Silent Spring’s publication had an immediate impact that saw the establishment of the Environmental Protection Agency in 1970. The agency banned the use of DDT in 1972.
Lear has helped preserve Carson’s legacy through her writings, and through the establishment of a unique collection at Connecticut College.
In 1998, Lear donated her research archives to the College to establish the Lear-Carson Collection at Shain Library. In 2008, she established the Linda Lear Center for Special Collections & Archives at Shain to preserve resources for continued learning and research. Lear also recently established the Linda Lear Special Collections Librarian position to further support the center.

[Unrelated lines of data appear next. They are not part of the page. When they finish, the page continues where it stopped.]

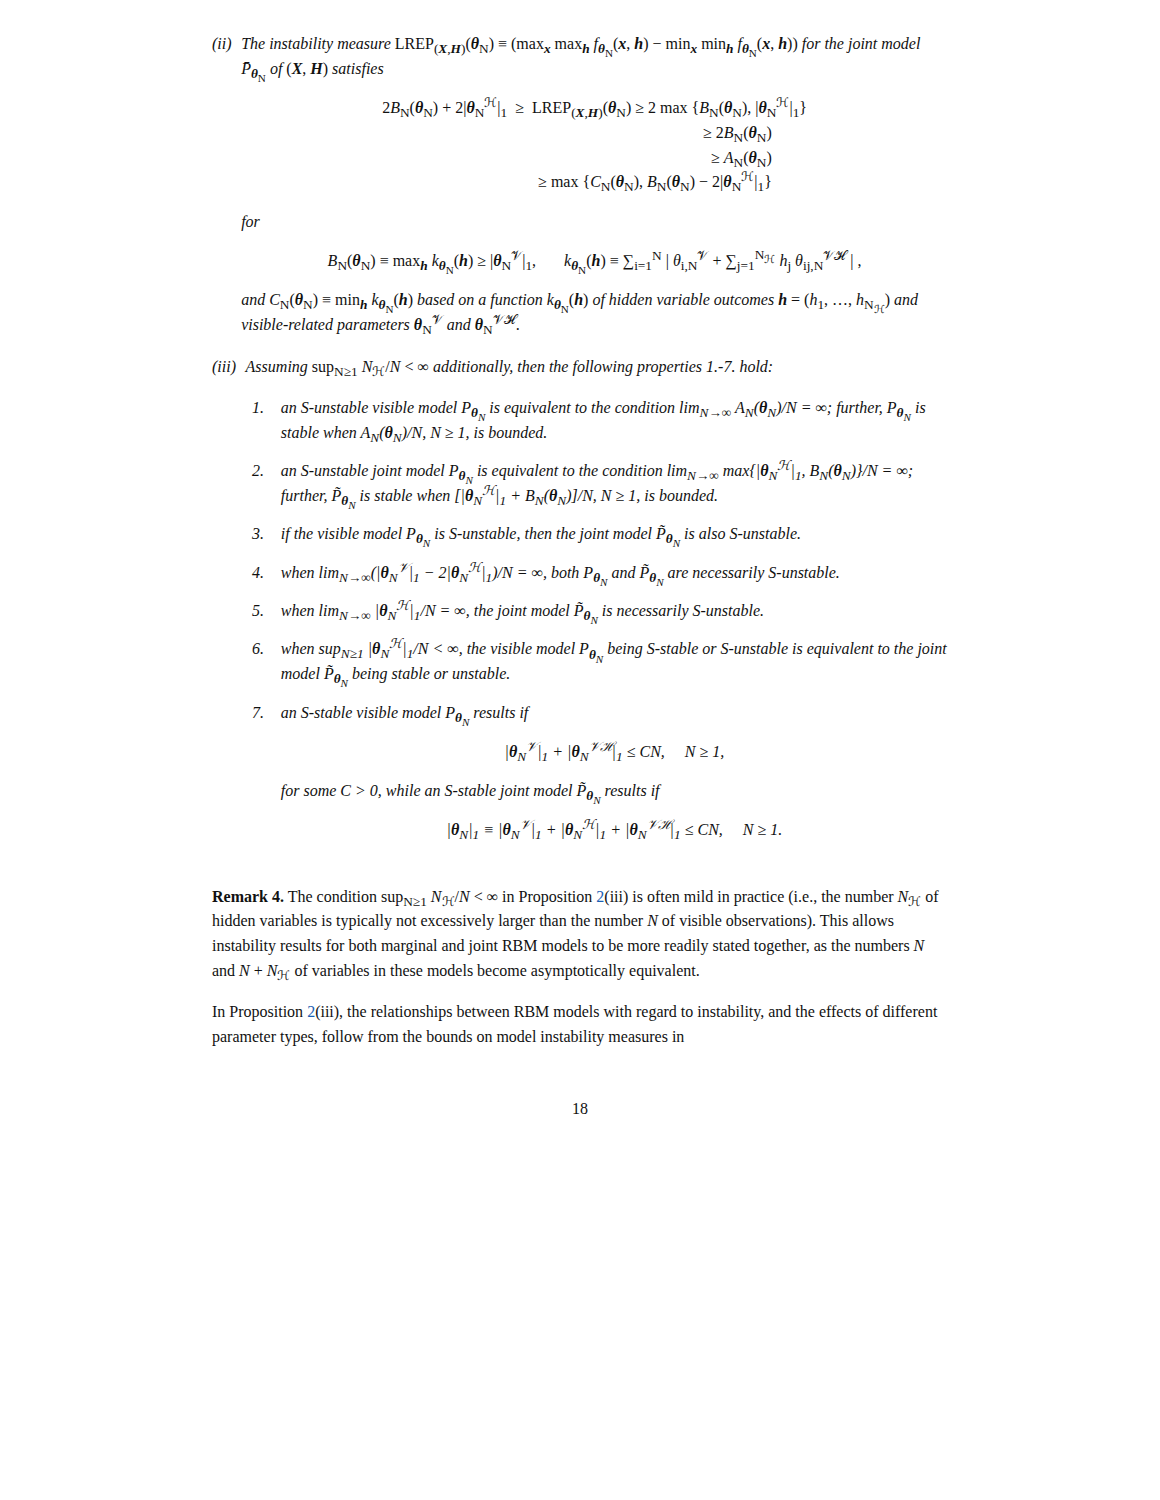(ii)
The instability measure LREP(X,H)(θN) ≡ (maxx maxh fθN(x, h) − minx minh fθN(x, h)) for the joint model P̄θN of (X, H) satisfies
2BN(θN) + 2|θNℋ|1 ≥ LREP(X,H)(θN) ≥ 2 max {BN(θN), |θNℋ|1}
≥ 2BN(θN)
≥ AN(θN)
≥ max {CN(θN), BN(θN) − 2|θNℋ|1}
for
BN(θN) ≡ maxh kθN(h) ≥ |θN𝒱|1, kθN(h) ≡ ∑i=1N | θi,N𝒱 + ∑j=1Nℋ hj θij,N𝒱ℋ | ,
and CN(θN) ≡ minh kθN(h) based on a function kθN(h) of hidden variable outcomes h = (h1, …, hNℋ) and visible-related parameters θN𝒱 and θN𝒱ℋ.
(iii)
Assuming supN≥1 Nℋ/N < ∞ additionally, then the following properties 1.-7. hold:
an S-unstable visible model PθN is equivalent to the condition limN→∞ AN(θN)/N = ∞; further, PθN is stable when AN(θN)/N, N ≥ 1, is bounded.
an S-unstable joint model PθN is equivalent to the condition limN→∞ max{|θNℋ|1, BN(θN)}/N = ∞; further, P̃θN is stable when [|θNℋ|1 + BN(θN)]/N, N ≥ 1, is bounded.
if the visible model PθN is S-unstable, then the joint model P̃θN is also S-unstable.
when limN→∞(|θN𝒱|1 − 2|θNℋ|1)/N = ∞, both PθN and P̃θN are necessarily S-unstable.
when limN→∞ |θNℋ|1/N = ∞, the joint model P̃θN is necessarily S-unstable.
when supN≥1 |θNℋ|1/N < ∞, the visible model PθN being S-stable or S-unstable is equivalent to the joint model P̃θN being stable or unstable.
an S-stable visible model PθN results if
|θN𝒱|1 + |θN𝒱ℋ|1 ≤ CN, N ≥ 1,
for some C > 0, while an S-stable joint model P̃θN results if
|θN|1 ≡ |θN𝒱|1 + |θNℋ|1 + |θN𝒱ℋ|1 ≤ CN, N ≥ 1.
Remark 4. The condition supN≥1 Nℋ/N < ∞ in Proposition 2(iii) is often mild in practice (i.e., the number Nℋ of hidden variables is typically not excessively larger than the number N of visible observations). This allows instability results for both marginal and joint RBM models to be more readily stated together, as the numbers N and N + Nℋ of variables in these models become asymptotically equivalent.
In Proposition 2(iii), the relationships between RBM models with regard to instability, and the effects of different parameter types, follow from the bounds on model instability measures in
18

“Many original, hand or typewritten letters and documents are only accessible at Connecticut College,” said Joseph Schroeder, associate professor of psychology and director of the behavioral neuroscience program.

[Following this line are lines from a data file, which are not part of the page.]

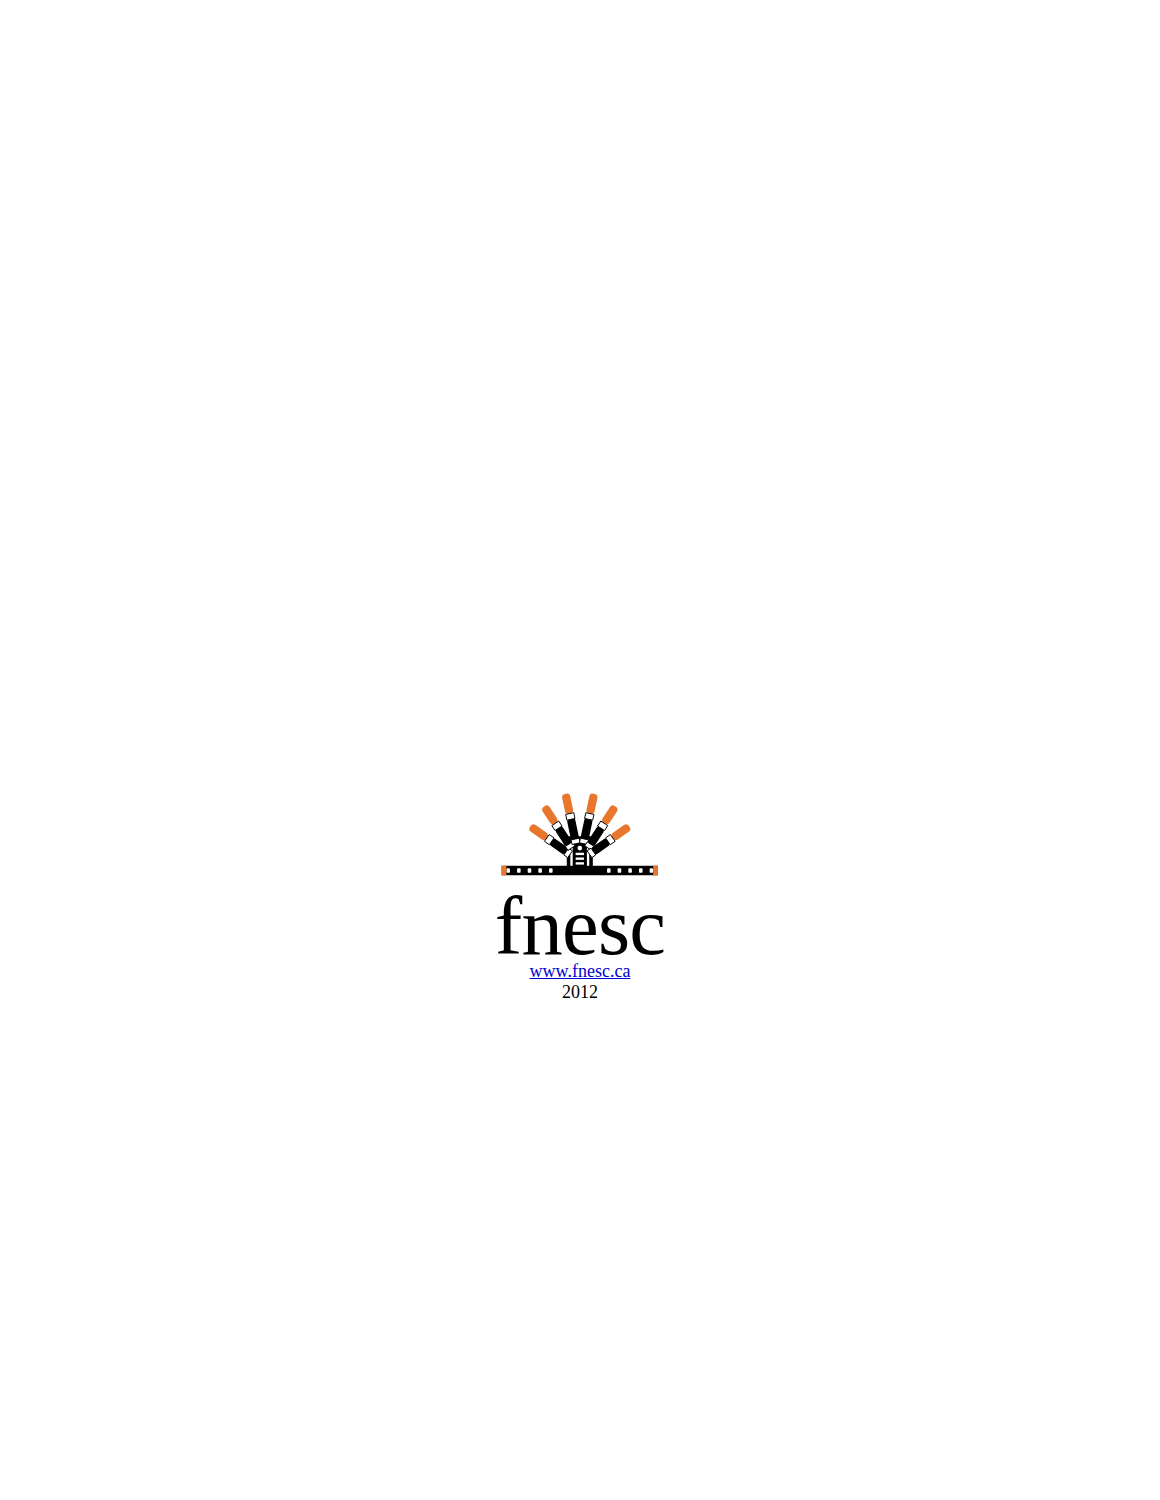fnesc
www.fnesc.ca
2012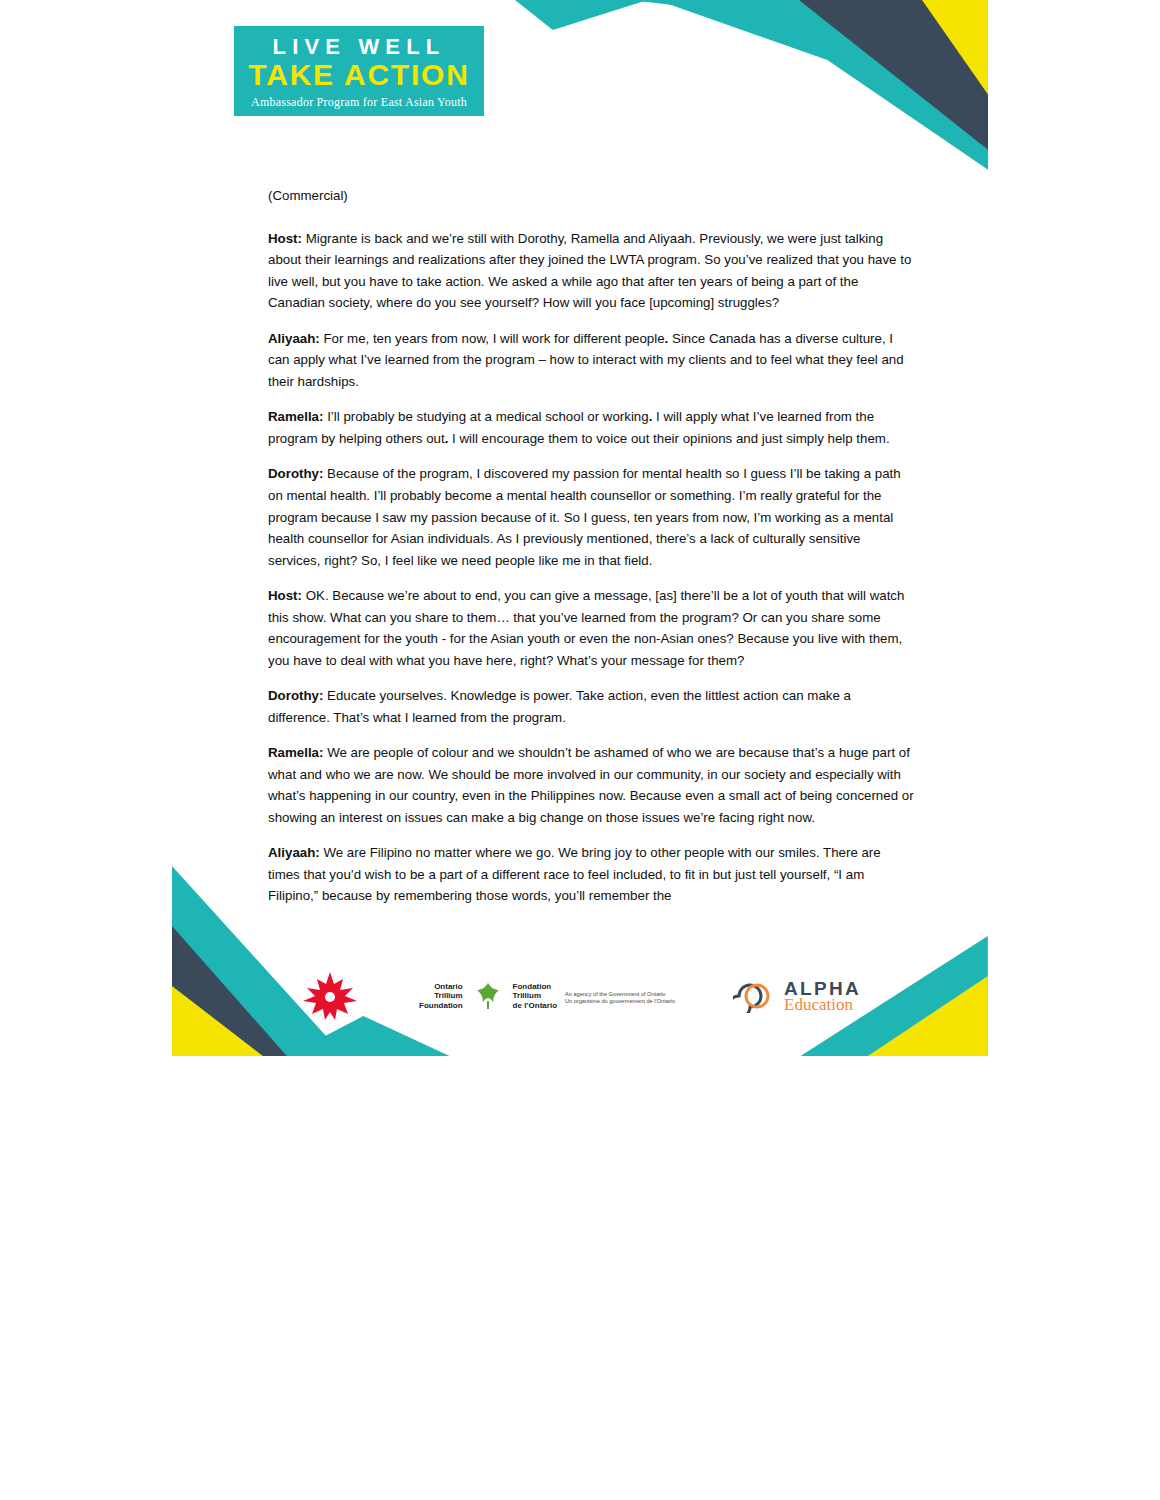LIVE WELL
TAKE ACTION
Ambassador Program for East Asian Youth
(Commercial)
Host: Migrante is back and we’re still with Dorothy, Ramella and Aliyaah. Previously, we were just talking about their learnings and realizations after they joined the LWTA program. So you’ve realized that you have to live well, but you have to take action. We asked a while ago that after ten years of being a part of the Canadian society, where do you see yourself? How will you face [upcoming] struggles?
Aliyaah: For me, ten years from now, I will work for different people. Since Canada has a diverse culture, I can apply what I’ve learned from the program – how to interact with my clients and to feel what they feel and their hardships.
Ramella: I’ll probably be studying at a medical school or working. I will apply what I’ve learned from the program by helping others out. I will encourage them to voice out their opinions and just simply help them.
Dorothy: Because of the program, I discovered my passion for mental health so I guess I’ll be taking a path on mental health. I’ll probably become a mental health counsellor or something. I’m really grateful for the program because I saw my passion because of it. So I guess, ten years from now, I’m working as a mental health counsellor for Asian individuals. As I previously mentioned, there’s a lack of culturally sensitive services, right? So, I feel like we need people like me in that field.
Host: OK. Because we’re about to end, you can give a message, [as] there’ll be a lot of youth that will watch this show. What can you share to them… that you’ve learned from the program? Or can you share some encouragement for the youth - for the Asian youth or even the non-Asian ones? Because you live with them, you have to deal with what you have here, right? What’s your message for them?
Dorothy: Educate yourselves. Knowledge is power. Take action, even the littlest action can make a difference. That’s what I learned from the program.
Ramella: We are people of colour and we shouldn’t be ashamed of who we are because that’s a huge part of what and who we are now. We should be more involved in our community, in our society and especially with what’s happening in our country, even in the Philippines now. Because even a small act of being concerned or showing an interest on issues can make a big change on those issues we’re facing right now.
Aliyaah: We are Filipino no matter where we go. We bring joy to other people with our smiles. There are times that you’d wish to be a part of a different race to feel included, to fit in but just tell yourself, “I am Filipino,” because by remembering those words, you’ll remember the
Ontario
Trillium
Foundation
Fondation
Trillium
de l’Ontario
An agency of the Government of Ontario
Un organisme du gouvernement de l’Ontario
ALPHA
Education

Schroeder’s first-year seminar students this fall learned the academic value of the Lear collection firsthand. The students accessed rare documents, including those used by Lear in writing Carson’s biography, to conduct a historical simulation. The students researched and then debated as if they were members of a presidential advisory committee convened by President Kennedy in 1962 to study the use of pesticides—an action brought on by Silent Spring.
“It was a unique experience for the students to use these resources,” Schroeder said about the project and Lear’s talk. “It is important that students have the opportunity to interact with original documents and hear in person from a respected, leading historian about how historical research is conducted.”
Lear’s time at the College included a visit with Schroeder’s class on Thursday to discuss with students their experience preparing the Silent Spring project. By meeting Lear, students also learned that Connecticut College was an early supporter of Carson’s work, which is appropriate because Conn’s Environmental Studies program, founded in 1968 by nationally known ecologists William A. Niering and Richard H. Goodwin, is one of the first in the U.S.
“I appreciated Dr. Lear's passion in speaking so highly about the late Rachel Carson, along with her vast distribution of knowledge,” said Bempa Ashia ’20, one of Schroeder’s students. “Her visit sparked motivation within our class to continue building a bridge to fight for environmental justice in the United States.”
Lear also met with students in Jane Dawson’s course on the environment and government to discuss more current environmental issues. Dawson, the Virginia Eason Weinmann '51 Professor of Government and Environmental Studies, and director of the Goodwin-Niering Center for the Environment, and her students have been discussing the evolution and impact of activism in the west.
In her public talk and in her meeting with students, Lear pushed the need for a continued call for activism, stressing that many of today’s environmental challenges—from climate change to fracking—have echoes of Carson’s work from the past.
“There is absolutely no chance of change unless you love the natural world; know it and want to save it,” Lear said. “Here at Connecticut College, you have a beautiful natural world right outside your doors and windows.”